J’avais tellement (mais tellement) aimé La maison au milieu de la mer Céruléenne que lorsque j’ai vu que T.J. Klune sortait un nouveau roman traduit en français, je trépignais d’impatience. Forcément, la barre était placée vraiment très haut, ayant eu un coup de cœur monumentale pour le précédent. Il a aussitôt rejoins ma liste pour le Père-Noël et il m’attendait sous le sapin. Je n’ai eu absolument aucune difficulté à me plonger dans Sous la porte qui chuchote, j’ai retrouvé dès les 1ères pages cette ambiance un peu grise qui me promettait, j’en étais certaine, des moments de lecture éclatants de lumière. Ça n’a pas manqué, je vous le dis tout de suite. Le sujet abordé peut pourtant faire penser à un roman triste ou glauque. Il est question de la mort, de l’après, celui dont on ne sait rien. Du deuil, pas seulement d’un être proche mais aussi de son propre deuil, avec toutes les phases nécessaires pour arriver à l’acceptation. Wallace était une personne que l’on peut aisément qualifier d’infecte de son vivant. Une fois mort, terrassé par une crise cardiaque, c’est un long chemin vers la résilience qui l’attend. Accompagné de Mei, Hugo, Nelson, il prendra conscience de l’important, des priorités et des valeurs.

En plus de la mort en elle-même, il est question de dépression, de suicide. De quoi vous donner l’impression que ce livre est d’une tristesse sans nom alors qu’en réalité, il est rempli d’espoir. Il sert le cœur mais surtout par sa beauté, sa façon de mettre des mots sur des maux. J’ai adoré cette approche, j’ai adoré les personnages, les dialogues, les personnalités, le décor. J’ai eu de nombreux pincements au cœur, j’ai eu des petits sanglots étouffés, j’ai eu un peu de mal à le refermer, ce livre est incroyablement poétique. Quitter ces personnages m’a été difficile.

Alors même si quelques coquilles se sont glissées dans le récit (problème de traduction? De mise en page?), la version reliée, accompagnée de sa superbe jaquette est un véritable bijou pour la lectrice passionnée que je suis. D’une beauté incroyable, elle ajoute un charme indéniable à l’histoire. T.J. Klune a une plume singulière, propre à lui, qu’on reconnait aisément parmi d’autres. Que ce soit grâce à ses dialogues, à sa façon de décrire les émotions, toujours entières, sans demi mesure. J’ai été particulièrement touchée par les réactions des divers personnages face aux événements qui vient les bousculer.

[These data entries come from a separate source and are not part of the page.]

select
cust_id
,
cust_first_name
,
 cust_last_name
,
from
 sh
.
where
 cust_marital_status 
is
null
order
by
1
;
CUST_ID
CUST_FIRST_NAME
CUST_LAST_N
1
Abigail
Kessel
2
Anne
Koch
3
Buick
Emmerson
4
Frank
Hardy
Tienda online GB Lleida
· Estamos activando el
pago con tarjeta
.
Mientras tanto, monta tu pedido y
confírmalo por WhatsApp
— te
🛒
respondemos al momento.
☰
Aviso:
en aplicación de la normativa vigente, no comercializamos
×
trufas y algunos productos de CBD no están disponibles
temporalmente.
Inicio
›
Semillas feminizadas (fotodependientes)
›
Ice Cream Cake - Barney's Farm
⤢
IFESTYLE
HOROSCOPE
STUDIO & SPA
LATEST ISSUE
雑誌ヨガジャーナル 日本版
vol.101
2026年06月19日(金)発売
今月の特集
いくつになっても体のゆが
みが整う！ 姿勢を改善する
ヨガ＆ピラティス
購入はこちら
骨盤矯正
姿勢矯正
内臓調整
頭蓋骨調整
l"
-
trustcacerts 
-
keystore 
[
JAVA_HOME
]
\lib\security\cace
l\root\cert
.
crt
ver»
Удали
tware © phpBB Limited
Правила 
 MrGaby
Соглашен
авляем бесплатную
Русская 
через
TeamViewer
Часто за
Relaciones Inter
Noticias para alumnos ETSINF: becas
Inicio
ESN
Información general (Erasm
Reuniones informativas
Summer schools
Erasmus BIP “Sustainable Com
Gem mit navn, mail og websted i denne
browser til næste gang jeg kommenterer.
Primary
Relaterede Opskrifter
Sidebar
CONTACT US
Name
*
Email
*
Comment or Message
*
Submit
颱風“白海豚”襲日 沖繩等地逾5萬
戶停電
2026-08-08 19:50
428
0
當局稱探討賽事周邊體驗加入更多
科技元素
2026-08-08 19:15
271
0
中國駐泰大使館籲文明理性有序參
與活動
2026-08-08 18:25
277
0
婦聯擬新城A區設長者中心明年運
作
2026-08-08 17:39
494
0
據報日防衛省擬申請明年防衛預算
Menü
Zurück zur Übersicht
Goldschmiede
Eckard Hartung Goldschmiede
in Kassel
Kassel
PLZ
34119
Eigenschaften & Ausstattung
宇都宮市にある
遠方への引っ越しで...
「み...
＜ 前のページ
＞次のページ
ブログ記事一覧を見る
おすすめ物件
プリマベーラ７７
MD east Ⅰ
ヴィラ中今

Certains qualifient ce genre de roman comme de la littérature jeunesse mais pour ma part, même si l’humour appuie un peu, je le trouve avant tout tourner à tout type de public. Chacun y percevra le message qu’il souhaite, de la manière qu’il veut car il est universel. La sensibilité étant propre à chacun, le ressenti peut, d’après ce que j’ai lu, largement varier d’un lecteur à l’autre. C’est la beauté et la force de cette histoire.

« Il est facile de se laisser happer et de succomber à l’abattement, chuchota Wallace.
– C’est vrai, reconnut Nelson. Mais c’est ce que vous faites pour vous en sortir qui compte le plus. »

Pour conclure :

Il est clair que cet auteur devient pour moi une valeur sûre pour tout ce qui est lecture doudou et pleine de sens. Je n’ai pas été déçue par ce nouveau roman même si j’ai préféré le précédent. J’espère qu’il continuera à être traduit en français avec cette fois, peut-être un peu moins de coquilles dans le récit. T.J. Klune a ce petit quelque chose qui rend ses histoires universelles, capables de toucher n’importe qui grâce à la projection qu’on en fait. Remplie d’espoir, de jolies moralités, de résiliences, ses personnages apportent une vraie dose de bonheur. Des personnages qu’on n’oublie pas, qu’il est compliqué de quitter. Le chemin de Charon, ce petit salon de thé biscornu ouvre la porte des possibilités, du moins le temps de notre lecture. Sous la porte qui chuchote est à offrir ou à s’offrir, croyez-moi.